Pegg was alluding, of course, to the four big controversies that have spilled into the mainstream — the allegedly racist or sexist complaints about (a) Ahmed Best‘s performance as Jar-Jar Binks in Star Wars: The Phantom Menace, (b) John Boyega in the Star Wars sequel trilogy, (c) Kelly Marie Tran in The Last Jedi and The Rise of Skywalker, and, most recently, (d) Moses Ingram as Reva Savander in Obi-Wan Kenobi, the Disney + series.

These episodes may have partially been driven by flat-out racism, and that’s appalling. Negative reactions to Boyega may have qualified in this regard.

But the revulsion toward Jar-Jar Binks was about the conception –the character, the dopey voice, the dialogue. The wrath wasn’t directed at Best but the ogre known as George Lucas.

I never had the slightest problem with Kelly Marie Tran‘s performance as Rose Tico, but those who complained were less focused on her Asian heritage (who cares?) and more about her weight — the fans didn’t like the idea of a chubby Star Wars protagonist.

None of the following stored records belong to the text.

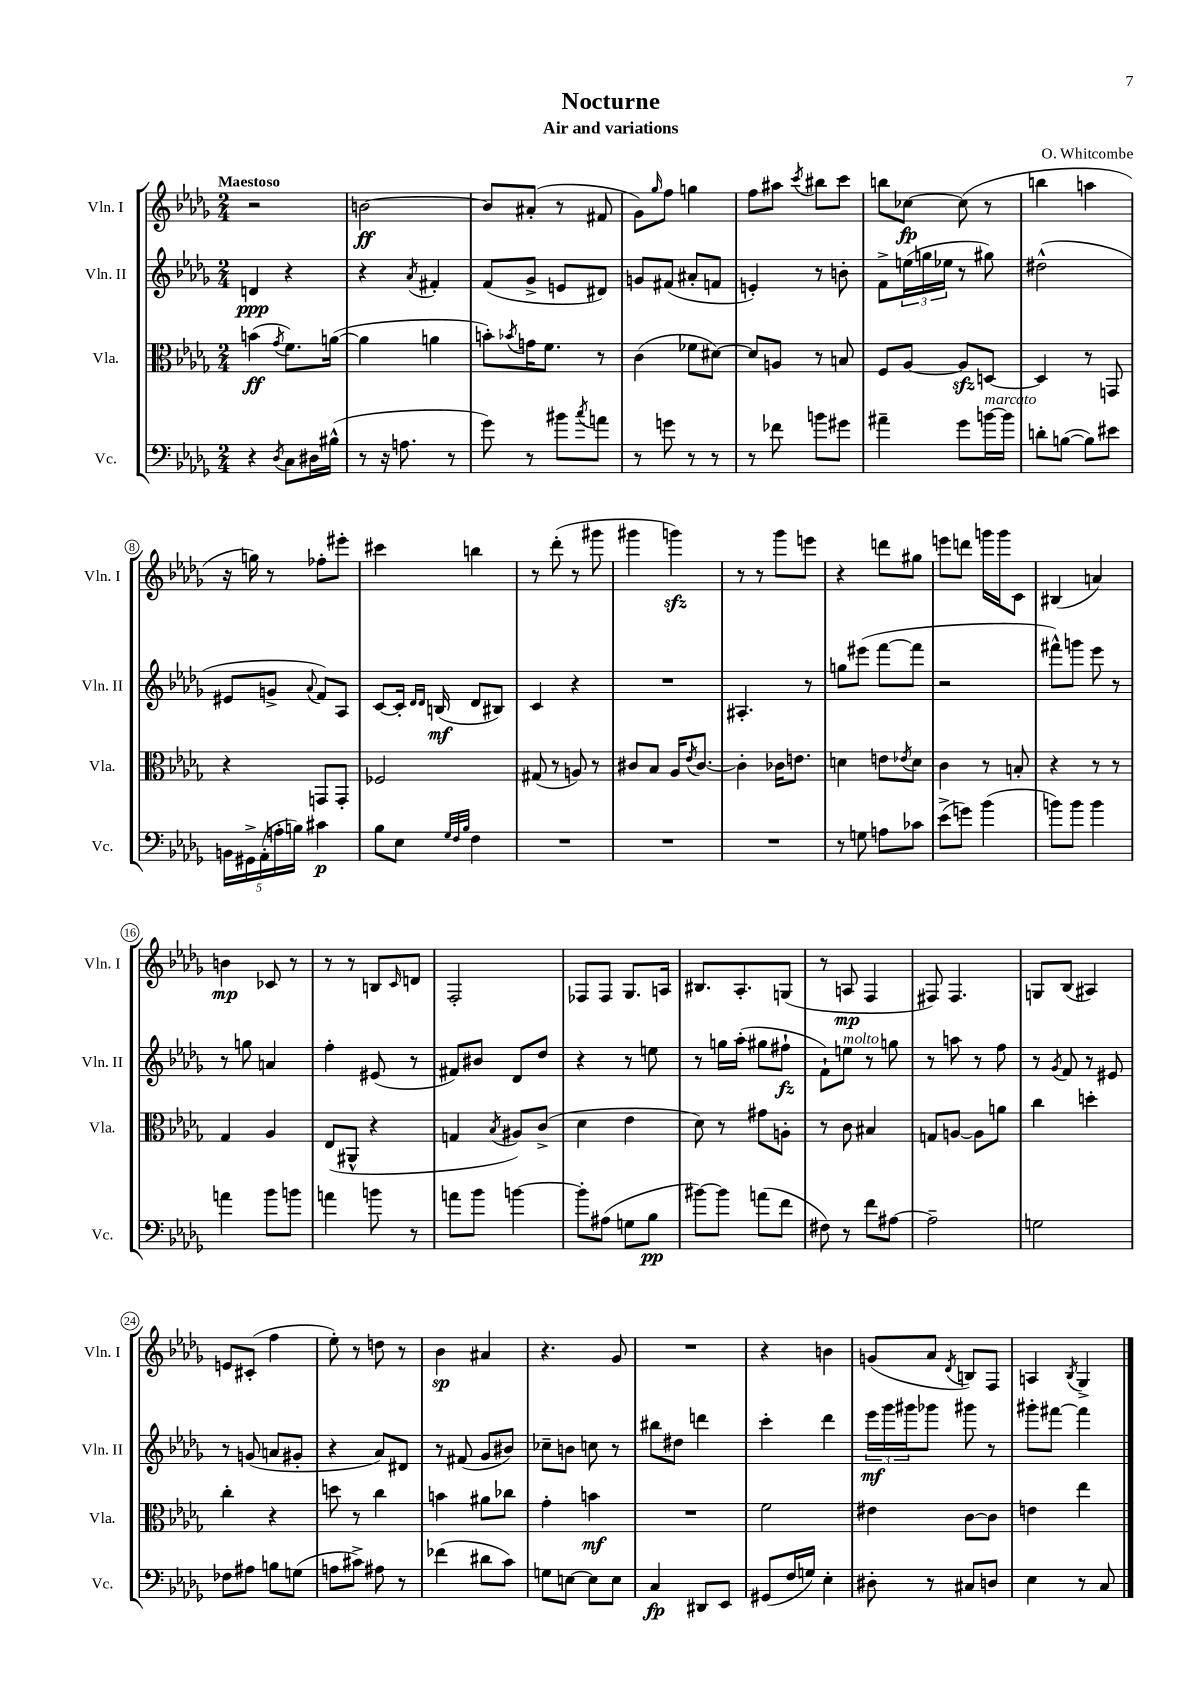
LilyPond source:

\header { title = "Nocturne" composer = "O. Whitcombe" subtitle = "Air and variations" }
<<
\new StaffGroup <<
\new Staff = "s0" \with { instrumentName = "Vln. I" shortInstrumentName = "Vln. I" } {
    \clef treble \key des \major \numericTimeSignature \time 2/4 \tempo "Maestoso"
    r2 |
    b'2~\ff |
    b'8 ais'8-.( r8 fis'8 |
    ges'8) \grace { ges''16 } f''8 g''4 |
    f''8 ais''8 \acciaccatura { c'''8 } bis''8 c'''8 |
    b''8 ces''8~\fp ces''8( r8 |
    b''4 a''4 |
    r16 g''16) r8 fes''8-. eis'''8-. |
    cis'''4 b''4 |
    r8 des'''8-.( r8 gis'''8 |
    gis'''4 g'''4\sfz) |
    r8 r8 ges'''8 e'''8 |
    r4 d'''8 gis''8 |
    e'''8 d'''8 g'''16 g'''16 c'8 |
    bis4( a'4) |
    b'4\mp ces'8 r8 |
    r8 r8 b8 \grace { c'16 } d'8 |
    f2-. |
    fes8 fes8 ges8. a16 |
    bis8. aes8.-. g8( |
    r8 a8\mp f4 |
    fis8) fis4. |
    g8 bes8( ais4) |
    e'8 cis'8-.( f''4 |
    ees''8-.) r8 d''8 r8 |
    bes'4\sp ais'4 |
    r4. ges'8 |
    R2 |
    r4 b'4 |
    g'8( aes'8 \acciaccatura { des'8 } b8) f8 |
    a4 \acciaccatura { bes8 } ges4-> \bar "|." |
}
\new Staff = "s1" \with { instrumentName = "Vln. II" shortInstrumentName = "Vln. II" } {
    \clef treble \key des \major \numericTimeSignature \time 2/4
    d'4\ppp r4 |
    r4 \acciaccatura { aes'8 } fis'4-. |
    f'8( ges'8-> e'8 dis'8) |
    g'8 fis'8( ais'8-. f'8 |
    e'4-.) r8 b'8-. |
    f'8-> \tuplet 3/2 { e''16( g''16 ees''16 } r8 gis''8) |
    dis''2-^( |
    eis'8 g'8-> \appoggiatura { aes'8 } f'8) aes8 |
    c'8~ c'16-. \grace { des'16 des'16 } b16\mf( des'8 bis8) |
    c'4 r4 |
    R2 |
    ais4.-. r8 |
    g''8 eis'''8( f'''8~ f'''8 |
    r2 |
    fis'''8-^) g'''8 ees'''8 r8 |
    r8 g''8 a'4 |
    f''4-. eis'8( r8 |
    fis'8) bis'8 des'8 des''8 |
    r4 r8 e''8 |
    r8 g''16 aes''16-.( gis''8 fis''8-!\fz |
    f'8-!) e''8^\markup { \italic "molto" } r8 g''8 |
    r8 a''8 r8 f''8 |
    r8 \acciaccatura { ges'8 } f'8 r8 eis'8 |
    r8 g'8( a'8 gis'8-. |
    r4 aes'8) dis'8 |
    r8 fis'8( ges'8 bis'8) |
    ces''8-- b'8 c''8 r8 |
    bis''8 dis''8 d'''4 |
    c'''4-. des'''4 |
    \tuplet 3/2 { ees'''16\mf ges'''16 gis'''16 } ges'''8 gis'''8 r8 |
    gis'''8-. fis'''8~ fis'''4 \bar "|." |
}
\new Staff = "s2" \with { instrumentName = "Vla." shortInstrumentName = "Vla." } {
    \clef alto \key des \major \numericTimeSignature \time 2/4
    b'4\ff( \acciaccatura { ges'8 } f'8.) a'16~( |
    a'4 a'4 |
    b'8-.) \acciaccatura { bes'8 } g'16 f'8. r8 |
    c'4( fes'8 dis'8~) |
    dis'8 a8 r8 b8 |
    f8 aes8~ aes8\sfz d8~ |
    d4 r8 g,8 |
    r4 g,8 g,8-. |
    fes2 |
    gis8( r8 a8) r8 |
    cis'8 bes8 aes16 \acciaccatura { ees'8 } cis'8.~ |
    cis'4-. ces'16 e'8. |
    d'4 e'8 \acciaccatura { ees'8 } d'8 |
    c'4 r8 b8-. |
    r4 r8 r8 |
    ges4 aes4 |
    ees8( ais,8-^ r4 |
    g4 \acciaccatura { bes8 } ais8) c'8->( |
    des'4 ees'4 |
    des'8) r8 gis'8 a8-. |
    r8 c'8 bis4 |
    g8 a8~ a8 a'8 |
    c''4 d''4-. |
    c''4-. r4 |
    d''8 r8 c''4 |
    b'4 ais'8 ces''8 |
    ges'4-. b'4\mf |
    R2 |
    f'2 |
    eis'4 c'8~ c'8 |
    e'4 ees''4 \bar "|." |
}
\new Staff = "s3" \with { instrumentName = "Vc." shortInstrumentName = "Vc." } {
    \clef bass \key des \major \numericTimeSignature \time 2/4
    r4 \acciaccatura { des8 } c8 dis16 bis16-^( |
    r8 r16 a8. r8 |
    ges'8) r8 bis'8 \acciaccatura { c''8 } a'8 |
    r8 g'8 r8 r8 |
    r8 fes'8 b'8 gis'8 |
    ais'4-- ges'8 b'16~^\markup { \italic "marcato" } b'16 |
    d'8-. b8~( b8) eis'8 |
    \tuplet 5/4 { b,16 gis,16-> aes,16-.( a16-. b16) } cis'4\p |
    bes8 ees8 \grace { ges32 f32 bes32 } f4 |
    R2 |
    R2 |
    R2 |
    r8 g8 a8 ces'8 |
    ees'8->( g'8) bes'4( |
    b'8) b'8 b'4 |
    a'4 bes'8 b'8 |
    a'4 b'8 r8 |
    a'8 bes'8 b'4~ |
    b'8-. ais8( g8 bes8\pp |
    bis'8~) bis'8 a'8( f'8 |
    fis8) r8 f'8 ais8~ |
    ais2-- |
    g2 |
    fes8 ais8 b8 g8( |
    a8 cis'8->) ais8 r8 |
    fes'4( dis'8 c'8) |
    g8 e8~ e8 e8 |
    c4\fp dis,8 ees,8 |
    gis,8( f16 g16) ees4-. |
    dis8-. r8 cis8 d8 |
    ees4 r8 c8 \bar "|." |
}
>>
>>
\layout { \context { \Score \override BarNumber.stencil = #(make-stencil-circler 0.1 0.3 ly:text-interface::print) } }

And the complaint about Ingram wasn’t about her ancestry but about her Baltimore street accent, which didn’t fall in line with the crisp British speech patterns of previous Imperial villains.

“I’ve apologized for the things I said about, you know, Jar Jar Binks,” Pegg told SiriusXM’s Jim Norton and Sam Roberts. “Because, of course, there was a fucking actor involved. [Best] was getting a lot of flack and…it was a human being. And because it got a lot of hate, he suffered, you know, and I feel terrible about being part of that.”

Again — it was Jar-Jar, not Best, that people loathed.

Pegg: “There’s no sort of like, ‘Oh, you’re suddenly being woke.’ No Star Trek was woke from the beginning, you know? This is massively progressive. Star Wars suddenly there’s, there’s a little bit more diversity and everyone’s kicking off about it. And it’s…it’s really sad.”